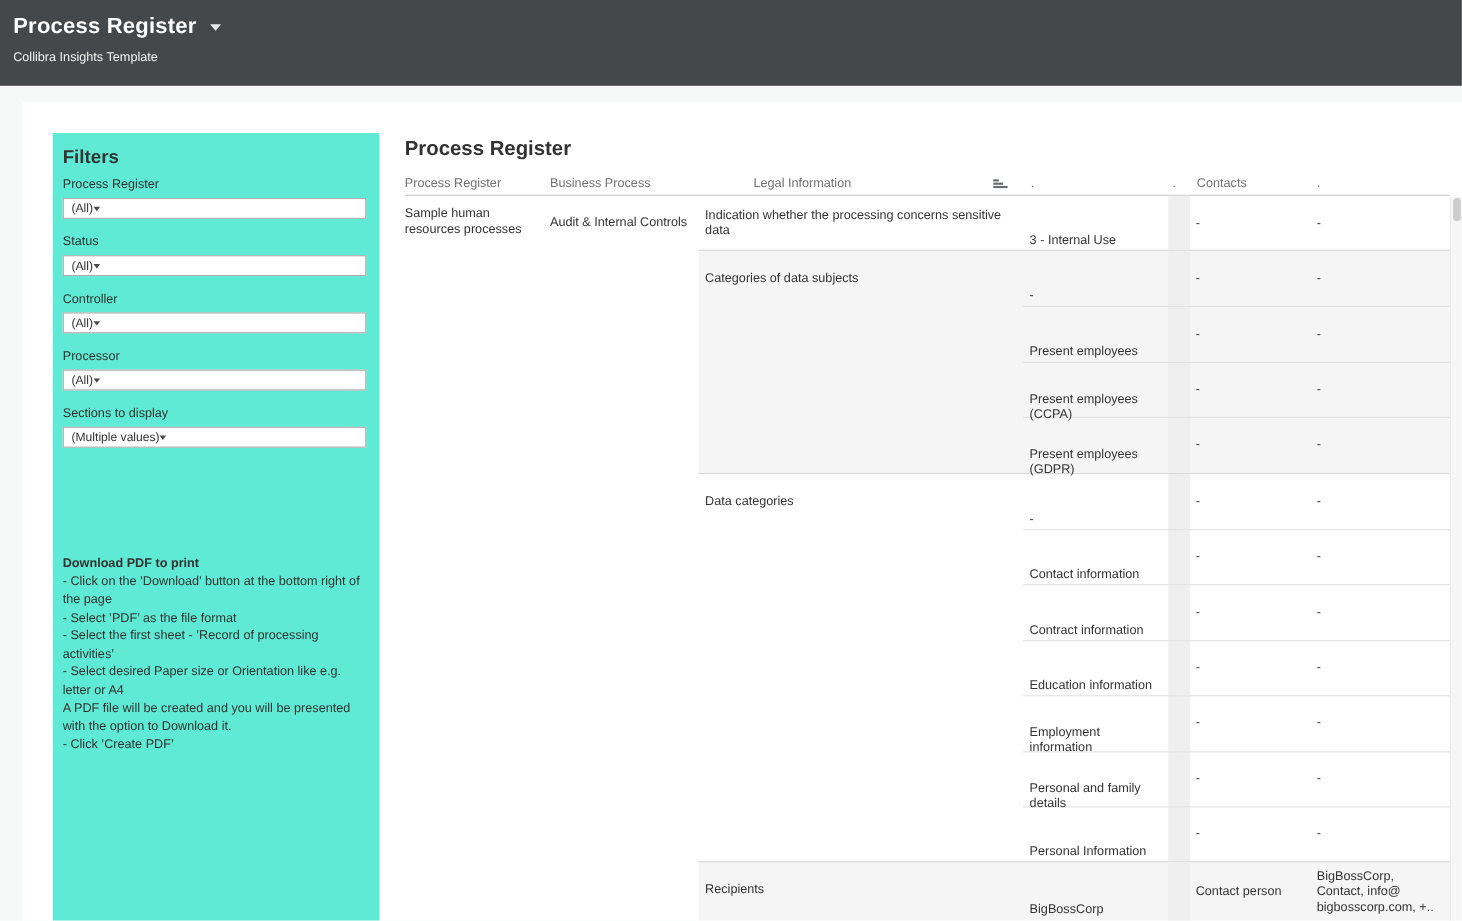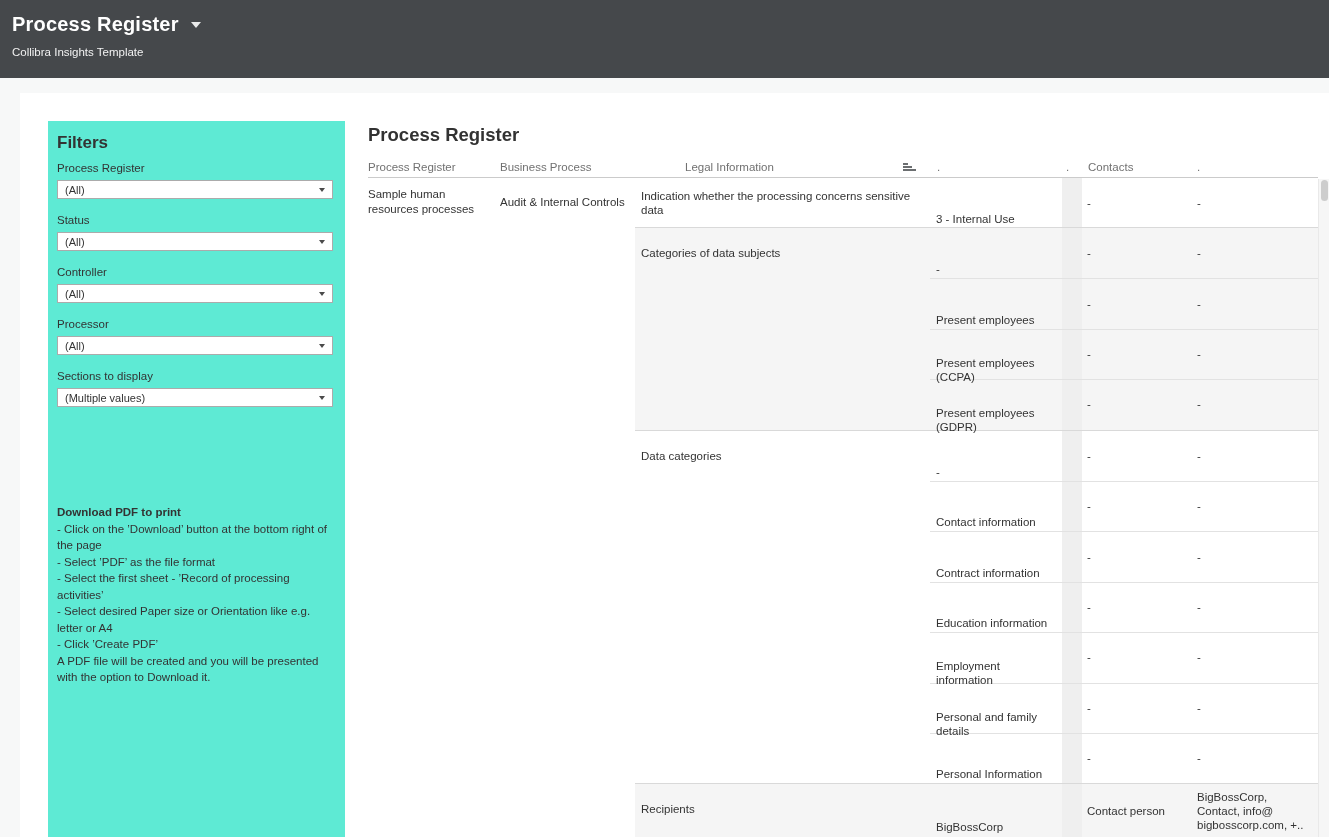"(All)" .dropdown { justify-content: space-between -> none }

---

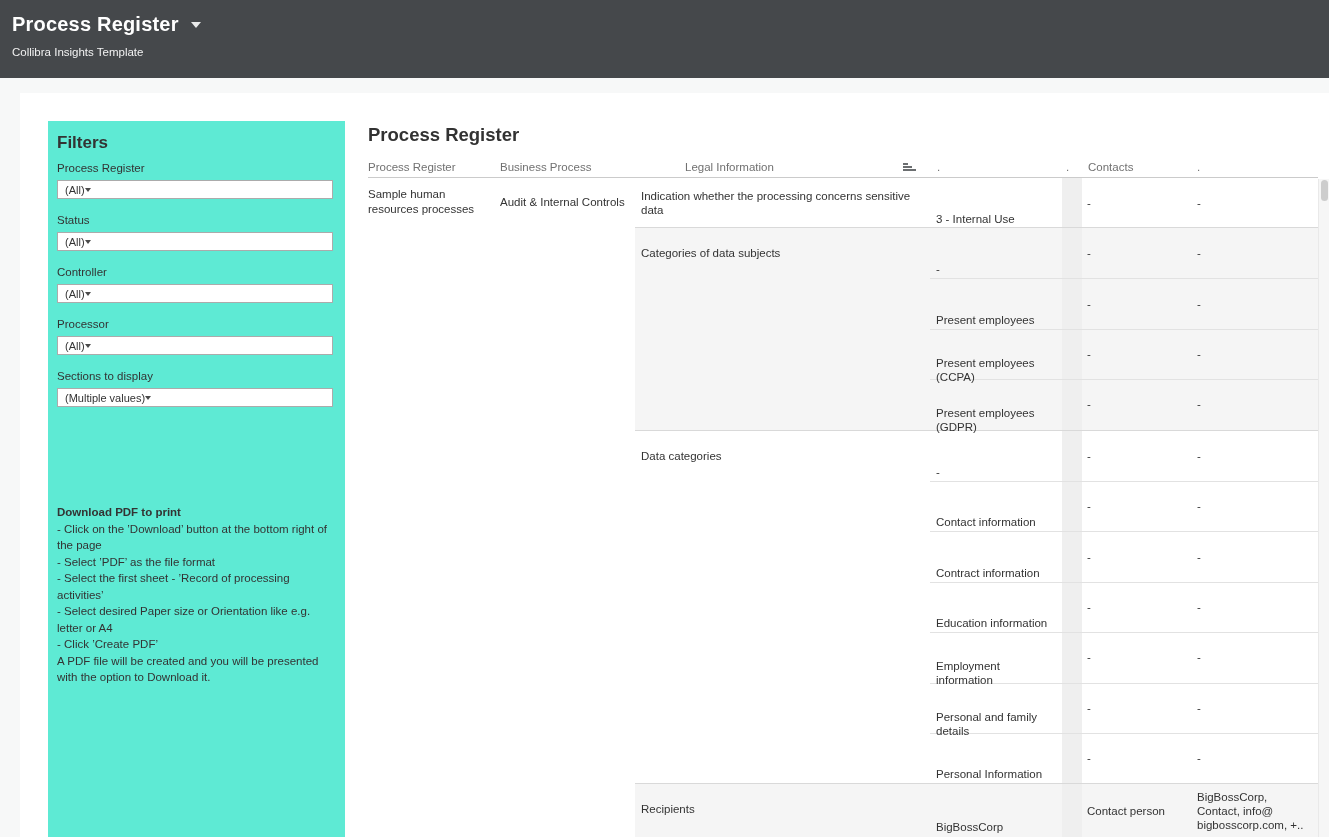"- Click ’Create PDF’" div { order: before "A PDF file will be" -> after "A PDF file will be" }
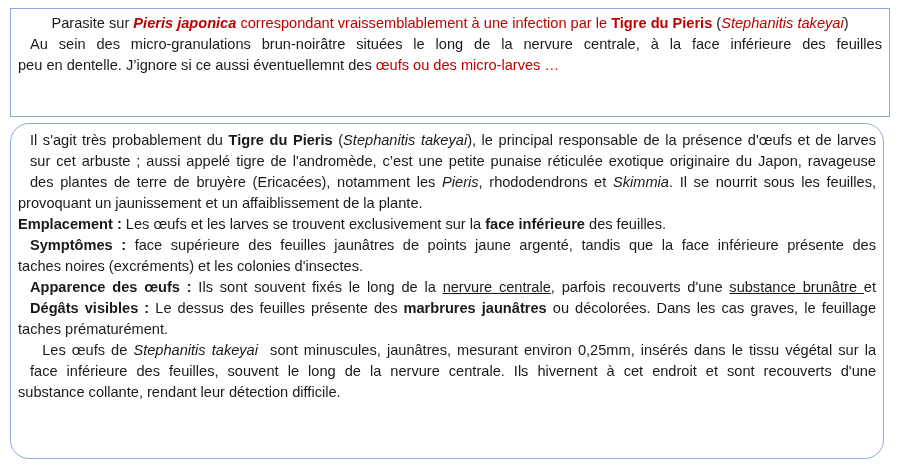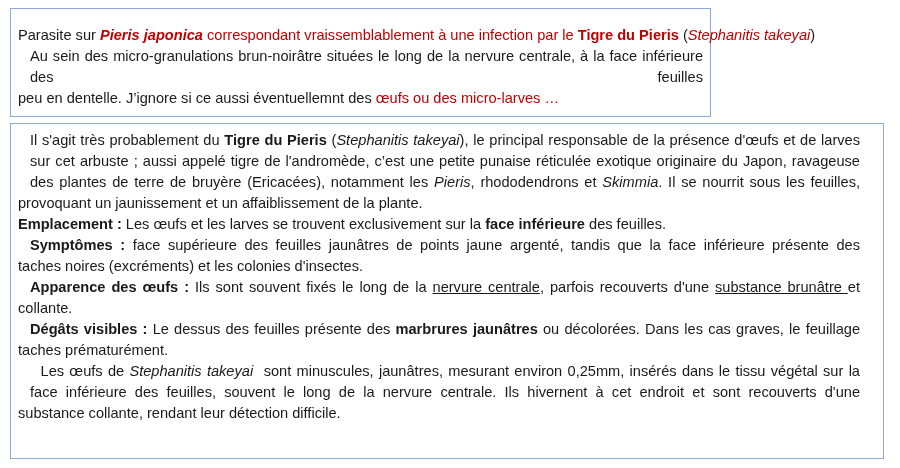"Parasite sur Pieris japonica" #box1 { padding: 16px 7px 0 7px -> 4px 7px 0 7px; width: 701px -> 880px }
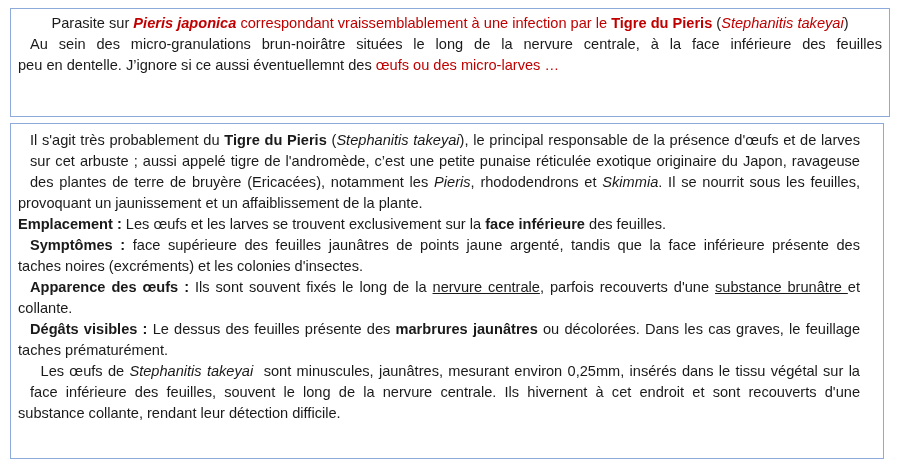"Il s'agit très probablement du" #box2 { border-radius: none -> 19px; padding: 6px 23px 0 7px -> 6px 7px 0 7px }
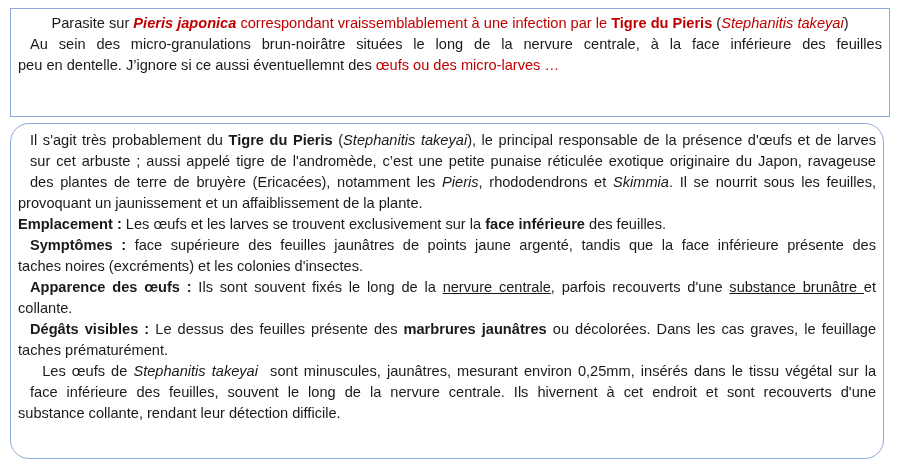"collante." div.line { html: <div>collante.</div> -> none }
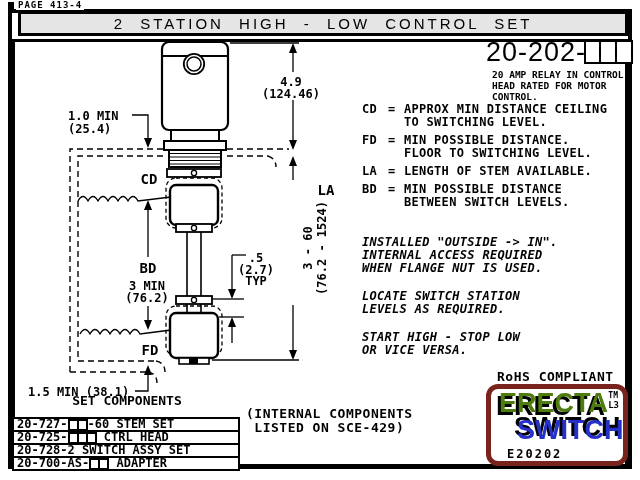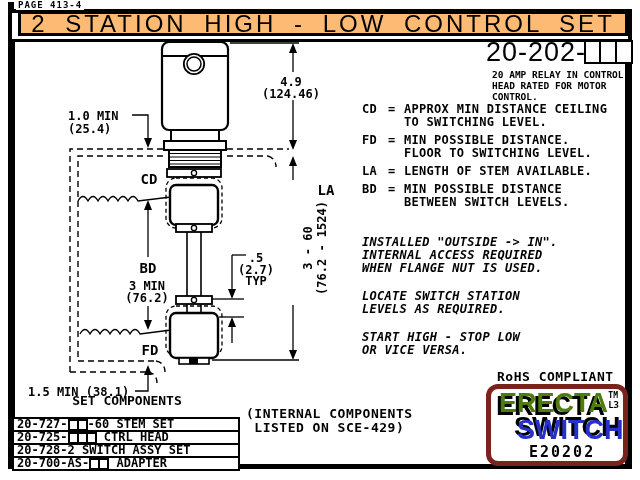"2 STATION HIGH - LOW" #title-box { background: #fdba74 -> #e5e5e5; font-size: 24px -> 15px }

--

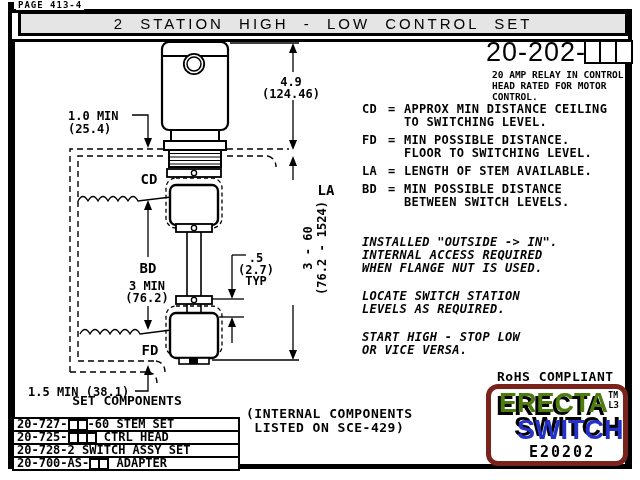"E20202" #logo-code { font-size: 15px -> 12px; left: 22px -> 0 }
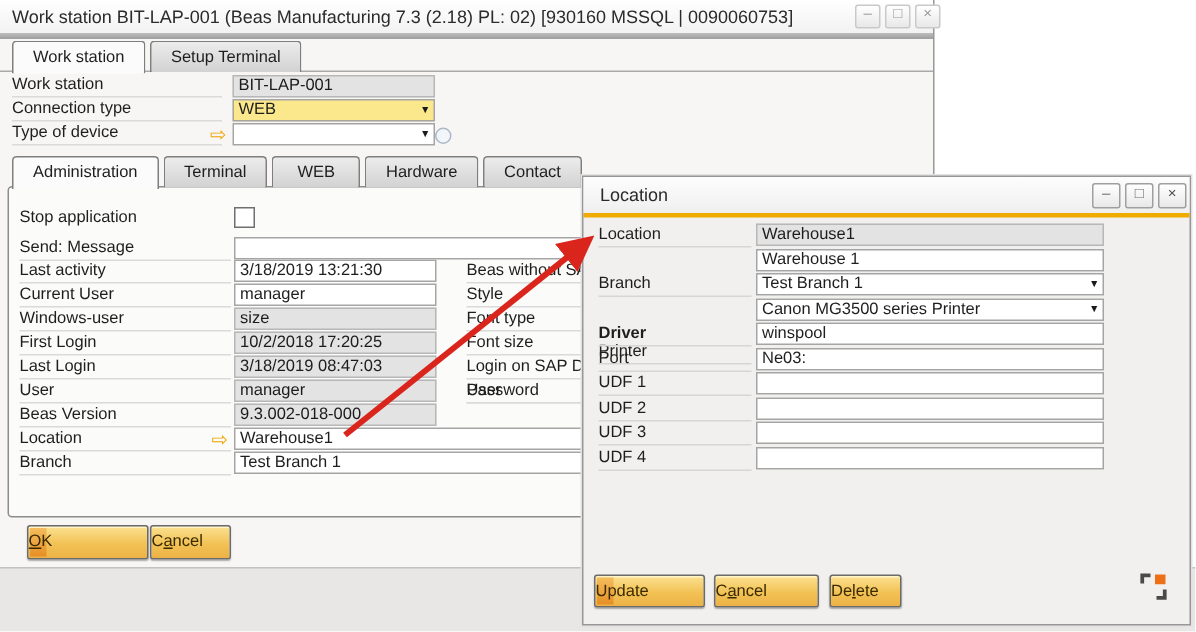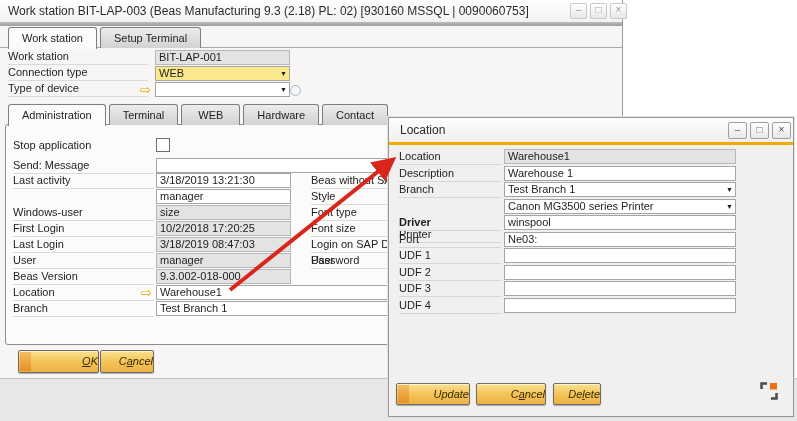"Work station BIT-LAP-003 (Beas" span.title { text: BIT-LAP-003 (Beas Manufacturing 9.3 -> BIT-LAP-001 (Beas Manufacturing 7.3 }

■ What to do
Reproduce exactly the lines of the data above that run from the line with "html: <div>collante.</div> ->" down to the line with "background: #fdba74 ->", both ends included. Pictures do not belong in the copy.

■ Task response
"collante." div.line { html: <div>collante.</div> -> none }
"2 STATION HIGH - LOW" #title-box { background: #fdba74 -> #e5e5e5; font-size: 24px -> 15px }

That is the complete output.